Provided information Block Start

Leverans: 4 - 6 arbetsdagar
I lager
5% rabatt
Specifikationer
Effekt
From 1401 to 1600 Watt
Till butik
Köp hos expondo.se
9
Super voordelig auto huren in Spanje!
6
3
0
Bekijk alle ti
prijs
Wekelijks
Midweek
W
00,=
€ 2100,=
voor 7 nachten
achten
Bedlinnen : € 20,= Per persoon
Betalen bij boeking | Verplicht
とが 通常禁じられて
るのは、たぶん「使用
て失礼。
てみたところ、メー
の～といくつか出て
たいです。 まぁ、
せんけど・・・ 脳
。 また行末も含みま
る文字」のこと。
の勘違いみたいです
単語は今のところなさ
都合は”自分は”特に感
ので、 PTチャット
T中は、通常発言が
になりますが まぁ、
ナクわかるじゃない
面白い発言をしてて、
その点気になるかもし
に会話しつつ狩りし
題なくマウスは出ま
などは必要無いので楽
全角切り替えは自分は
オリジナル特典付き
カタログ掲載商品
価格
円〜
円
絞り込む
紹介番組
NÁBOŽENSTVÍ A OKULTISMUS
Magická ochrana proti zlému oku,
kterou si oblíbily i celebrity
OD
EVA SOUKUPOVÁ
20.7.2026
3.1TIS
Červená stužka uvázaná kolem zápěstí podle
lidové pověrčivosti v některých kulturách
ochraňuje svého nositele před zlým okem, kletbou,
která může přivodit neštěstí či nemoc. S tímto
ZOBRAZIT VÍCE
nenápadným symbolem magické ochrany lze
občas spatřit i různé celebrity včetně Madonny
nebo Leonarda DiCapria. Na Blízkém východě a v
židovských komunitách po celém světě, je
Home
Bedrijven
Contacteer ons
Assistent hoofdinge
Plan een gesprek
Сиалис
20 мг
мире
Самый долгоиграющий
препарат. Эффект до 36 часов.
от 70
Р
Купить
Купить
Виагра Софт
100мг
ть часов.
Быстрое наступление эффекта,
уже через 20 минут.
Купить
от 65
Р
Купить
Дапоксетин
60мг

Provided information Block End
Provided information Block Start

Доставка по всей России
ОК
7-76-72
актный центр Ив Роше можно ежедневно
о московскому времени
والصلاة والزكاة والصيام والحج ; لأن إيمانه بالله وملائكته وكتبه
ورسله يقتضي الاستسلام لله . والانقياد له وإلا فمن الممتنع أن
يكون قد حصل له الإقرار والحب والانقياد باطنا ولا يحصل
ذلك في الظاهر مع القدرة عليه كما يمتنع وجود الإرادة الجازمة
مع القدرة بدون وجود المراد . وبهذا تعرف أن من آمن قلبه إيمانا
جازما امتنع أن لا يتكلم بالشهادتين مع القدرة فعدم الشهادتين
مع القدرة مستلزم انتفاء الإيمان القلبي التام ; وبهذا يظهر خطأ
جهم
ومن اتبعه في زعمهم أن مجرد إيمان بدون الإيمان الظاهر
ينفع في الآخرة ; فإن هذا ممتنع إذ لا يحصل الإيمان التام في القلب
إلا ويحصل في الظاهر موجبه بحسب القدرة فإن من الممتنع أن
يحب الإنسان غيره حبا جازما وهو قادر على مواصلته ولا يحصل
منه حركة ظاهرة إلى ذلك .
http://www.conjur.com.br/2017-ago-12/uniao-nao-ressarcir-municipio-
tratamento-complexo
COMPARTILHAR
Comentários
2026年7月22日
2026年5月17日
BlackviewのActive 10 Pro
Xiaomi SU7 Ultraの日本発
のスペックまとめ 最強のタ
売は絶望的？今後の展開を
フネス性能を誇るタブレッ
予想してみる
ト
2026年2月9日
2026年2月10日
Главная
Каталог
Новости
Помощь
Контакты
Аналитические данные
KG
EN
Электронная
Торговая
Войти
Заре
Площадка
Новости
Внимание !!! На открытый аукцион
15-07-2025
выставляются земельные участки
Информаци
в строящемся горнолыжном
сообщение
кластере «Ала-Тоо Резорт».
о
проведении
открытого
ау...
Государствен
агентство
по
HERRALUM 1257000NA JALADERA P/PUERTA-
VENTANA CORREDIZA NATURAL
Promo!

Provided information Block End
Provided information Block Start

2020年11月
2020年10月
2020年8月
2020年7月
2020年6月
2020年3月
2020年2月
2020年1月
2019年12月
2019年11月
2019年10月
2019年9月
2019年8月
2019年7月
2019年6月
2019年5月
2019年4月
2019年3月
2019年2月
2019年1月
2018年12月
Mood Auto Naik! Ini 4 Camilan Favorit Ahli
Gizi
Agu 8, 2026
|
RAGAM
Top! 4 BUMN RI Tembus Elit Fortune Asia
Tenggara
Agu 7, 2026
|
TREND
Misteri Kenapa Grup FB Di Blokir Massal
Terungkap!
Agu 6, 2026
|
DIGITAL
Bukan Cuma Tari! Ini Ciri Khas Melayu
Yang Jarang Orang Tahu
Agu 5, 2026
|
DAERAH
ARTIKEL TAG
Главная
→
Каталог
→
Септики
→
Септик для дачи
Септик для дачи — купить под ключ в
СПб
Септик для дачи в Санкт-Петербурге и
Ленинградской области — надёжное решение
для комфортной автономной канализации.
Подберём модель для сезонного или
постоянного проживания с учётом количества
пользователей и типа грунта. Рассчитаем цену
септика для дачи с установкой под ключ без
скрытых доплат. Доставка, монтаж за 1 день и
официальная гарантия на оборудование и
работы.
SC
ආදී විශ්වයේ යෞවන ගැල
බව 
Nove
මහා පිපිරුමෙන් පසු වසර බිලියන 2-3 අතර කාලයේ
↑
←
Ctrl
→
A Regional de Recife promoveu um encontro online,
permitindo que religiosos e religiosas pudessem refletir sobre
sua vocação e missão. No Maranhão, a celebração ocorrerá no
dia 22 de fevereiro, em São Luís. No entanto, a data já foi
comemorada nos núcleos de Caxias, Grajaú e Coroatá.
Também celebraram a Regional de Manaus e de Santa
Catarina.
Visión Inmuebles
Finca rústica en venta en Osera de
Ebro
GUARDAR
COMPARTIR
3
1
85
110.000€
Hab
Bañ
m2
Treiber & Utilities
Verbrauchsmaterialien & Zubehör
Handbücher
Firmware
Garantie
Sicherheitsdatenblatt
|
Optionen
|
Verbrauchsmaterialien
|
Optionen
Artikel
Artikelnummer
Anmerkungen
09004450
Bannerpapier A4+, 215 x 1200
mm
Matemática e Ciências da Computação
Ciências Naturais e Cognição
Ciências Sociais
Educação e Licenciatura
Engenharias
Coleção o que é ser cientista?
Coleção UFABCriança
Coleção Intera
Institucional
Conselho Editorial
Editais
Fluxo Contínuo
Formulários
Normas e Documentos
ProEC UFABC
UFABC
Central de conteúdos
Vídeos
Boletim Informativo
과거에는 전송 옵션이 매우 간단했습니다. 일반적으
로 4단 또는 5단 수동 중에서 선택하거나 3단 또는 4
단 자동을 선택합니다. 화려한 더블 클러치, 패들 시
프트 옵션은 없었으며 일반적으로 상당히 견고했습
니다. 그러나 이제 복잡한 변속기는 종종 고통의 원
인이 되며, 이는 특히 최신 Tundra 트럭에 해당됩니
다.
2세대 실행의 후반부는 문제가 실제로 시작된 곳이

Provided information Block End

> Problem
Retype the listing lines from the one that contains "Доставка по всей России" through the one that contains "جازما امتنع أن", keeping both of those lines.

> Response area
Доставка по всей России
ОК
7-76-72
актный центр Ив Роше можно ежедневно
о московскому времени
والصلاة والزكاة والصيام والحج ; لأن إيمانه بالله وملائكته وكتبه
ورسله يقتضي الاستسلام لله . والانقياد له وإلا فمن الممتنع أن
يكون قد حصل له الإقرار والحب والانقياد باطنا ولا يحصل
ذلك في الظاهر مع القدرة عليه كما يمتنع وجود الإرادة الجازمة
مع القدرة بدون وجود المراد . وبهذا تعرف أن من آمن قلبه إيمانا
جازما امتنع أن لا يتكلم بالشهادتين مع القدرة فعدم الشهادتين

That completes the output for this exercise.